TORONTO - The two men accused of first-degree murder in the death of Jordan Manners were found not guilty Thursday, nearly four years after the 15-year-old died in Toronto's first and only fatal school shooting.

It was the second trial for the two men, who were 17 when Manners was killed and can only be identified as C.D. and J.W. The first trial ended in a mistrial last year after four days of deliberations could not produce a unanimous verdict.

This time, the jury came back with acquittals in less than two full days.

When the verdict was read, C.D and J.W. embraced their lawyers, while people in the courtroom cried out in surprise.

"These boys have been in custody for a very long time," said J.W.'s lawyer, Donald McLeod. "Although it's not a day to be elated, I think it's a day for us to at least see that justice did the job that we believe should have been done today."

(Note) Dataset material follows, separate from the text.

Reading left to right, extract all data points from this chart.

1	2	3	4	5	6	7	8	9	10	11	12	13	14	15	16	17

Manners' mother was not there to hear the verdict — which came just a day after what would have been Manners' 19th birthday — but her sister Ramona Manners rushed out of the courtroom distraught when she heard the words "not guilty." It will not provide closure for her sister, she said.

"There will never be closure for her," she told reporters. "Never. Never. As long as whoever did it is still out there, there will never be closure for my sister."

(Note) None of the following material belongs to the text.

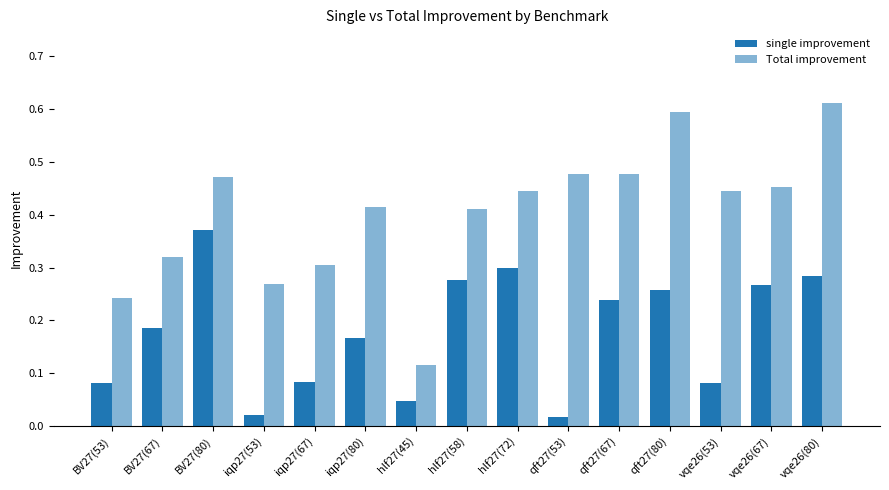

The Total improvement series shows 0.5 at vqe26(67). True or false?

True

Crown attorney Tom Lissaman said there will not be an appeal.

"We respect the verdict of the jury and our hearts go out to the Manners family, in particular, Jordan's mother," said Lissaman. "But again, in the manner in which this evidence came out before this jury, it is a reasonable verdict."

McLeod said his client was relieved that it was over and was ready to get on with his life.

"He was very, very happy," the defence lawyer said. "Life comes back to him."

C.D.'s lawyer Gary Grill said his client hasn't seen his daughter since she was a few days old.

"That's what he's thinking about right now," said Grill.

Manners' death at C.W. Jefferys Collegiate Institute on May 23, 2007, sent shockwaves through the city.

The slight teen, described as a "sweet little boy" by neighbours, had celebrated his 15th birthday just days before he was found lying in the school stairwell, a .25-calibre bullet lodged in his body.

During the first trial, two key witnesses backed away from statements they had earlier given police. One of the teenage girls said she couldn't recall the events while another said her account was based mainly on gossip.

A retrial began in March with the two accused, now 21, again pleading not guilty.

The Crown alleged the two had planned to rob Manners but it ended in murder while the defence argued that Manners was accidentally shot when he was examining the gun with two other students in a second-floor washroom at the school.

The boy was shot at such close range there was a powder burn on his jacket, court heard. His clothes had to be cut off because his jacket zipper was melted closed by the gunshot. Witnesses told court they didn't immediately realize what had happened since there was very little blood and Manners, struggling to breathe, was unable to talk.

Witnesses included students and staff from Manners' school in the city's north end with one teacher testifying that Manners was fascinated with guns.

Court heard Manners and the accused were friends and the Crown was not able to demonstrate there was any conflict between them.

But Lissaman played a videotaped statement from a key witness, a former student named Y.M., who told police she saw J.W. dragging Manners down the stairs "like a rag doll."

Appearing in court, however, Y.M. said she invented the statement to get attention.

"I don't think it played a factor in this at all," said Grill. "If she hadn't recanted and stuck to her original story, I think we would have seen the exact same verdict."

McLeod said the jury hearing J.W. testify in his own words and all the witnesses telling the same story except for Y.M. swayed the jury. C.D. did not testify at this trial and neither of the men had testified at the mistrial.

Manners' death pushed the issue of school safety to the forefront, as police officers were posted to many Toronto high schools, security cameras were installed, reviews were ordered and legislation was passed to protect students.

Note to readers: This is a corrected story. A previous version reported that the Jordan Manners shooting was Toronto's first and only school shooting. In fact, it was Toronto's first and only fatal school shooting.